Just because a shoe has more cushioning doesn’t mean it is necessarily better for you. Again, working with your foot type and your style of running will play a major role in how much cushioning you want in your shoe. Typically, more cushioning means a heavier, less flexible shoe, which might work if you have a larger frame or run for long distances every day. Lighter, flexible shoes might be preferred by competitive racers or those who train using tempo runs.
The type of arch support you need will depends on how high and flexible your arches are. “Neutral” shoes are designed for those with higher, less flexible arches that angle towards the outside, whereas “stability” shoes are created for lower, more flexible arches where the foot flexes towards the inside, also known as pronation. Neutral shoes will cushion the high arch, while stability or motion control shoes give maximum support and stabilize inward flex.
Heel drop is simply the difference in height between the heel and toe of the shoe.

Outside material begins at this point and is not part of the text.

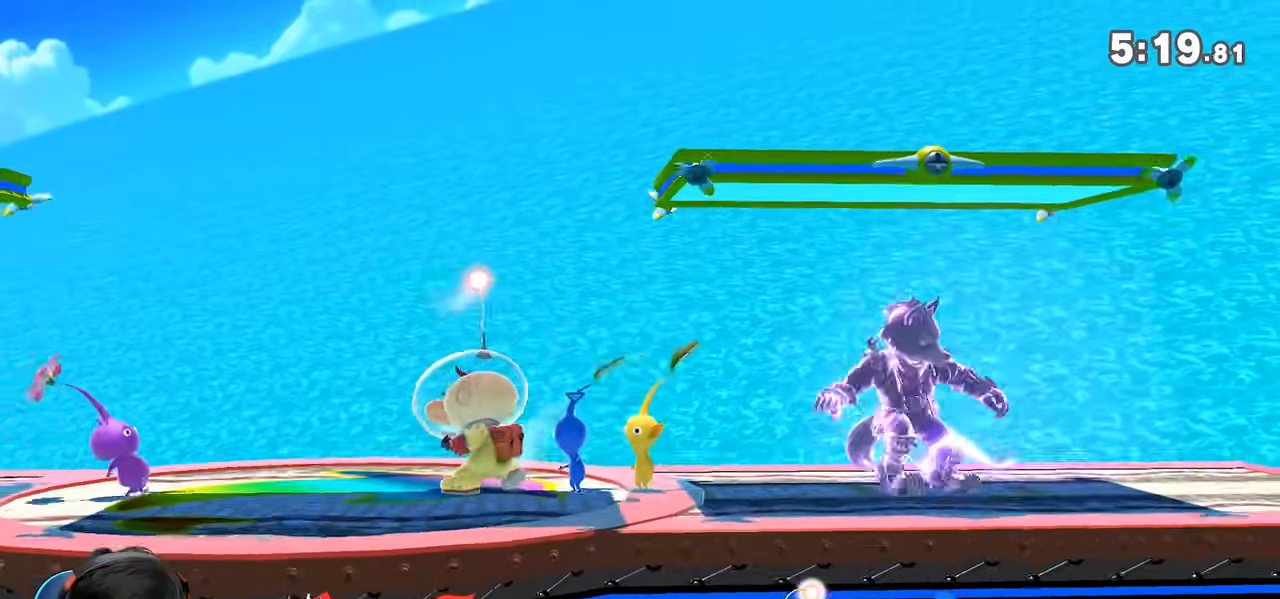
Gameplay with a controller (Nintendo layout); each line is a JSON object with the inputs held at the frame after it (dt_ms = milliseconds from this image to that frame). "events" lists button and stick changes between this image and that frame as [ms after this image, input, new state], when the widget could be followed in between. Not read: L3 R3.
{"dt_ms": 500, "buttons": ["L1"], "left_stick": "left", "right_stick": "center", "events": [[200, "L1", "down"]]}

A high heel drop, typically about 12mm or more, was how most running shoes were designed not so long ago. Around 2009, shoe manufacturers starting producing “zero drop” shoes which literally had no difference in height between the heel and toe. This was meant to cater towards runners who landed on the mid or forefoot during their stride. However, to some, zero drop shoes feel too flat. Runners who strike with their heel will benefit more from shoes with a higher heel drop.